Diskusi berlanjut ke arah bagaimana menjalankan operasional bisnis ritel yang lokasinya akan tersebar. Tantangannya adalah bagaimana memonitor performa masing-masing cabang dengan sistem yang baik. Padahal bisnis pabrik yang saat ini berjalan, proses operasional produksi dan pendukungnya seperti distribusi dan lainnya masih sangat tergantung sepenuhnya kepada orang/ individu dan belum menjalankan sistem secara baku. Bahkan kendali utama juga masih dilakukan langsung oleh teman saya sebagai pemilik bisnis.

Bisnis ritel tentu saja lebih banyak memiliki tantangan jika dibandingkan dengan produksi. Tantangannya terletak pada proses operasional dan pengawasannya. Hal ini sejalan dengan karakter dari bisnis ritel yang sangat terdistribusi, terlebih lagi apabila jika kita bicara membuka lokasi ritel yang berlainan kota sampai ke seluruh pelosok Indonesia.

Selanjutnya pembicaraan berlanjut pada bagaimana membangun sistem bisnis ritel, apakah nantinya akan dioperasikan sendiri atau dijalankan dengan cara franchise. Pastinya pemilik bisnis harus mempunyai suatu sistem yang dapat diandalkan agar operasional dapat berjalan dengan lancar dan dapat termonitor dengan baik.

Akhirnya diskusi berujung kepada ‘Sistem Komputerisasi/ Teknologi Informasi (TI)’, yaitu sistem apa yang harus dibeli agar dapat menunjang ekspansi bisnis ritel ini. Teman saya berpikir seakan-akan dengan membeli sistem TI, semua permasalahan yang akan dihadapi langsung dapat terselesaikan.
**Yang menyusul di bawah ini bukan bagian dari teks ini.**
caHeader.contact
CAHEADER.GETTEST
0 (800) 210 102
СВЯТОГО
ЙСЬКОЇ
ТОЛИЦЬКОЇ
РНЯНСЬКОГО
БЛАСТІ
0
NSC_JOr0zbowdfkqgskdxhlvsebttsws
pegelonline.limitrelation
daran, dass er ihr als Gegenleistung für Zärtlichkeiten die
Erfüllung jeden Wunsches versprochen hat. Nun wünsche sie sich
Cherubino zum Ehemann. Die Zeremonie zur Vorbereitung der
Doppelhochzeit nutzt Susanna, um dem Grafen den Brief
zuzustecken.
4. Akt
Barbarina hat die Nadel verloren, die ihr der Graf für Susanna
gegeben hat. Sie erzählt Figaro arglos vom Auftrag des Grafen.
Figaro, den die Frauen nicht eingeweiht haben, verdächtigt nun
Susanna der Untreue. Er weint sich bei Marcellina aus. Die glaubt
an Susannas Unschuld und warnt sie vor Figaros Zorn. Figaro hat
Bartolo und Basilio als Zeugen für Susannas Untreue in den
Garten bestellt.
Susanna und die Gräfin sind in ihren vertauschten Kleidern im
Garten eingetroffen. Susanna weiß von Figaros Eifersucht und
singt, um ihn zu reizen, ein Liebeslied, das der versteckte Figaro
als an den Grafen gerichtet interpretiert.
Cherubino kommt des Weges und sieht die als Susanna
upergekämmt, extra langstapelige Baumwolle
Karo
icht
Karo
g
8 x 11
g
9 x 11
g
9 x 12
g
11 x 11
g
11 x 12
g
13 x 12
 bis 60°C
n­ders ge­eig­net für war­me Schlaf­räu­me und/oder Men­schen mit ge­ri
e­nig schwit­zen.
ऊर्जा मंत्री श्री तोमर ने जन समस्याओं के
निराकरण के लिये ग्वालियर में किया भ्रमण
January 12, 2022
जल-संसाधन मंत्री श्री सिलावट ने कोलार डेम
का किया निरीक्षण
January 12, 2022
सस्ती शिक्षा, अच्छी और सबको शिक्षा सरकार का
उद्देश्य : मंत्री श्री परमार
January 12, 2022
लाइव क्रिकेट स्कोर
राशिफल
Kekeliruan inilah yang sering terjadi dalam proses investasi sistem TI. Investasi hanya didasarkan kepada ‘rasa’ bukan pada ‘kenyataan’ atas permasalahan yang perlu diselesikan. Ini berakibat investasi sistem kebanyakan berujung pada kekecewaan karena pemilik bisnis merasa sistem yang dibeli dengan mahal tidak dapat membantu atau justru berkesan menyusahkan dan memperlambat proses.

Investasi sistem TI saat ini dilihat sebagai suatu kebutuhan mendesak, namun di lain sisi tidak mudah untuk memutuskan pembelian suatu sistem tanpa kita menyadari kebutuhan yang ada. Kadang kebutuhan kita saat ini lebih pada merapikan sistem prosedur saja dan belum memerlukan sistem TI. Dengan sistem prosedur manual yang terdokumentasi dengan baik sudah memungkinkan kita dapat memonitor kegiatan operasional sehari-hari. Nah.. kapan kira-kita sistem TI diperlukan? Jawabannya adalah jika ekspansi bisnis sudah menjadi besar dan ketika kecepatan pelaporan serta kontrol sudah mulai menjadi kendala. Pada saat inilah, bisa jadi investasi sistem  TI akan sangat membantu dan invetasi akan lebih bermanfaat. Tentunya Dengan sistem operasional dan prosedur yang sudah tertata baik, akan lebih mudah menerapkan sistem TI.

Sebagai penutup saya beri sedikit catatan bahwa sangat penting bagi kita untuk mengetahui semua permasalahan yang ada dan harapan apa yang diinginkan jika nantinya membeli sistem TI. Hal ini sangat penting karena tanpa harapan/ ekspektasi yang jelas, biasanya akan berujung kepada kekecewaan. Dalam hal ini biasanya pihak yang membangun sistem TI akan menjadi pihak yang disalahkan, padahal implementasi sistem baru bukan hanya melulu soal TI, namun juga mencakup perubahan bisnis proses, perubahan cara kerja tim dalam perusahaan, dan yang terakhir adalah soal teknikal TI. Ketiganya harus berjalan selaras.